Importing oil has environmental and security costs
Consumption requires production and we – as noted above, as the third- largest gasoline and diesel market on Earth – must import oil that we don’t produce at home. If fact, at present we can only produce 38 percent of the oil Californians themselves use; the rest – 72 percent of the oil Californians use every day – has to be imported by rail or boat from other states or countries with laxer environmental protections.
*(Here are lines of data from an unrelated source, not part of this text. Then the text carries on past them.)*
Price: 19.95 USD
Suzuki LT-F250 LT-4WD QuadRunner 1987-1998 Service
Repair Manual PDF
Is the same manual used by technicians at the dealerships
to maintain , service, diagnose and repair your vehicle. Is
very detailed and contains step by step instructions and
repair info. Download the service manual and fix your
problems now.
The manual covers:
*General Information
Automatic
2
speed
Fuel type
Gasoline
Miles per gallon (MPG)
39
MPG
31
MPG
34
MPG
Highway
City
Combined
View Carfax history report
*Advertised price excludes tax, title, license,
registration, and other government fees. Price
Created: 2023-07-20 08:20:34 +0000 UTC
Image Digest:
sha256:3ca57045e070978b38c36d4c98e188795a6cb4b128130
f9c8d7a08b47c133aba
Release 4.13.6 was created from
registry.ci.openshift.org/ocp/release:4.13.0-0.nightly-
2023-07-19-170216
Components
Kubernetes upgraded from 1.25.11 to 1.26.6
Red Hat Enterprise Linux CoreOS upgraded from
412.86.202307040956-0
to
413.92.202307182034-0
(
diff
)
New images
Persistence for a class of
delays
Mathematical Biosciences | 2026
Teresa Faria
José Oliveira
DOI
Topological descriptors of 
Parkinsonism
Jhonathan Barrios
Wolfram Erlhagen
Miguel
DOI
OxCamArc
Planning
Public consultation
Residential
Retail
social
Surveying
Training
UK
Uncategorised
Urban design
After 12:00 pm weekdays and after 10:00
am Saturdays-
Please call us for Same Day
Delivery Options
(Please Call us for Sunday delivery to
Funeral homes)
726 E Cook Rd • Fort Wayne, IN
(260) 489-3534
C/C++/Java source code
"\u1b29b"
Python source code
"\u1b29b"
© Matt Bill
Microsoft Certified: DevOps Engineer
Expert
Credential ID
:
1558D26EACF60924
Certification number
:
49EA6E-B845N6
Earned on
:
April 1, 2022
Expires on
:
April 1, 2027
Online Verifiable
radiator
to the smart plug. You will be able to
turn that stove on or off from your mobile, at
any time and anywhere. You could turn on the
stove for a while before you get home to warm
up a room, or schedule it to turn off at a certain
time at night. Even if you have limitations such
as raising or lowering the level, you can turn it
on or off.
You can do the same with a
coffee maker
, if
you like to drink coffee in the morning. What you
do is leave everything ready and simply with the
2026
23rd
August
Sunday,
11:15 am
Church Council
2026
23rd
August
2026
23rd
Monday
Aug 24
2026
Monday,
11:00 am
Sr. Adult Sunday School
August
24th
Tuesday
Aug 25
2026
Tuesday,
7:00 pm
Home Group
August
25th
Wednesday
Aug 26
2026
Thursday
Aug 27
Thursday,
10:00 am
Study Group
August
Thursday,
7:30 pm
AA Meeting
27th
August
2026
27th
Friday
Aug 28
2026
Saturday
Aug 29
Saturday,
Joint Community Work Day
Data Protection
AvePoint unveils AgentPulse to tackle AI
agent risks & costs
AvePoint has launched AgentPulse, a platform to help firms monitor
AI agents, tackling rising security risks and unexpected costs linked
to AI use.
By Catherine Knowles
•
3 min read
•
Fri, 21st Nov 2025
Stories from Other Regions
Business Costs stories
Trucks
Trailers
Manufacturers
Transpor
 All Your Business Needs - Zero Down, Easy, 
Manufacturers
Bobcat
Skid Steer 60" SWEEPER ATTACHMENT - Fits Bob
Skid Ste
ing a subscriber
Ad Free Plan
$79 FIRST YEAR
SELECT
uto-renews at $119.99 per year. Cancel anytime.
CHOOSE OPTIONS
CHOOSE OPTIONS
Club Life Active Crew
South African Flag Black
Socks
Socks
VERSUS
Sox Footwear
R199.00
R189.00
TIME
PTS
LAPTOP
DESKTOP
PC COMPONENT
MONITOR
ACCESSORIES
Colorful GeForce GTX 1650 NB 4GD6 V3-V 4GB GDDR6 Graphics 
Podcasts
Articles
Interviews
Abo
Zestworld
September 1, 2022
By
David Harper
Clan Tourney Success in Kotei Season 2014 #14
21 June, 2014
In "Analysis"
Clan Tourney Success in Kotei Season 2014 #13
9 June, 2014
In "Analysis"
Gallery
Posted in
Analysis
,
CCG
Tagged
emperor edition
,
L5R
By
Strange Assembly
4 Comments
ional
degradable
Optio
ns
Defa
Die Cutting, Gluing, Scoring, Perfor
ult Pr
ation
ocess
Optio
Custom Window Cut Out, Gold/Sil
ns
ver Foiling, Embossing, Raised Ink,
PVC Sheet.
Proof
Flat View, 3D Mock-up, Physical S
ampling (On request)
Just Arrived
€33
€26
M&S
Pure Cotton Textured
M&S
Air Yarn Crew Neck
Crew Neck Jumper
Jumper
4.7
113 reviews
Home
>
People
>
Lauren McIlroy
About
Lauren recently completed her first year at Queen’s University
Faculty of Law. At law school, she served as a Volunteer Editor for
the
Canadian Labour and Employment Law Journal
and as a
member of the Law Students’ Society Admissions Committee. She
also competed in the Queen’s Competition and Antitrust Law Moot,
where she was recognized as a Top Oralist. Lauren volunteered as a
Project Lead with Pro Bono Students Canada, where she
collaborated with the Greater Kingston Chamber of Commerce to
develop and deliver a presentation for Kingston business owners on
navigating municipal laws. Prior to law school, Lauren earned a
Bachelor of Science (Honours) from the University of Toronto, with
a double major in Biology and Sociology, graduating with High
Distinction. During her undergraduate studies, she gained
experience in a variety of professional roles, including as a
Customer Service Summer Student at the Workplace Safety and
If California stopped producing oil, replacing what we use each day (and, remember, wind and solar don’t replace oil at scale) would mean welcoming 588 more tankers each year to our major harbors, or almost 300,000 more rail cars in our rail terminals. These transportation options have a larger carbon footprint than producing oil at home.
So, if the elected officials calling for a stop to oil production have their way, global carbon emissions will increase, not decrease.
In 2015, Governor Brown noted,
“As we speak [Californians] are burning up gasoline that is being shipped from Iraq, from Russia, from Venezuela and all sorts of other places and coming in on trains, so whatever we don’t do here we are going to get from somewhere else until we can get that moratorium on driving, which I haven’t heard proposed yet by anybody.”
And it should trouble all Californians, including the public officials signing the letter to the Governor, that in 1997 we imported 12 percent of our oil from foreign countries and 58 percent in 2017 — a four-fold increase in only 20 years. This is a potential disaster for California’s energy security given that we are an energy island with no interstate pipelines.
Economic benefits
California oil production has obvious economic benefits as well. According to the Western States Petroleum Association (WSPA), the industry accounted for $148 billion in total economic activity in 2015. In other words, the industry was responsible for 2.7 percent of California’s total GDP, supporting more than 368,000 jobs. WSPA noted that jobs linked to petroleum represent 11.1 percent of employment in California and more than $187 billion in labor income. More in-state production, in addition to reducing our global carbon footprint and increasing our energy (and our national) security, would increase jobs and economic activity just as reductions in production would curtail them.
Conclusion
Ignoring the simple fact that demand for oil will continue to rise for at least the next several decades, anti-energy activists and their allies in elected office persevere in attempting to hamper California’s oil and gas industry from providing the energy that the Golden State needs. Over the past 10 years, every facet of the oil and natural gas industry in California has been targeted by the dozens of new bills and regulatory rule makings.
Thankfully, we don’t have to choose between energy leadership and environmental leadership. California has always been at the cutting-edge of progressive environmental policy, and that isn’t going to change. The state supports renewables, like the largest solar plant in the U.S. – and will soon boast an even bigger one, being built by an oil and natural gas company. But California has also always simultaneously acknowledged the necessity of petroleum products and has reaped the benefits of having a home-grown industry that works with policymakers and regulators to meet and exceed the most ambitious environmental goals in the nation.
The oil and natural gas industry supports a diverse workforce earning good wages, contributes to the California’s robust economy, and provides the staggering amounts of fuel necessary for state-wide demand and helps provide a measure of energy security.
At the end of the day, Governor Brown and his successors would be foolish to put any of these things at risk.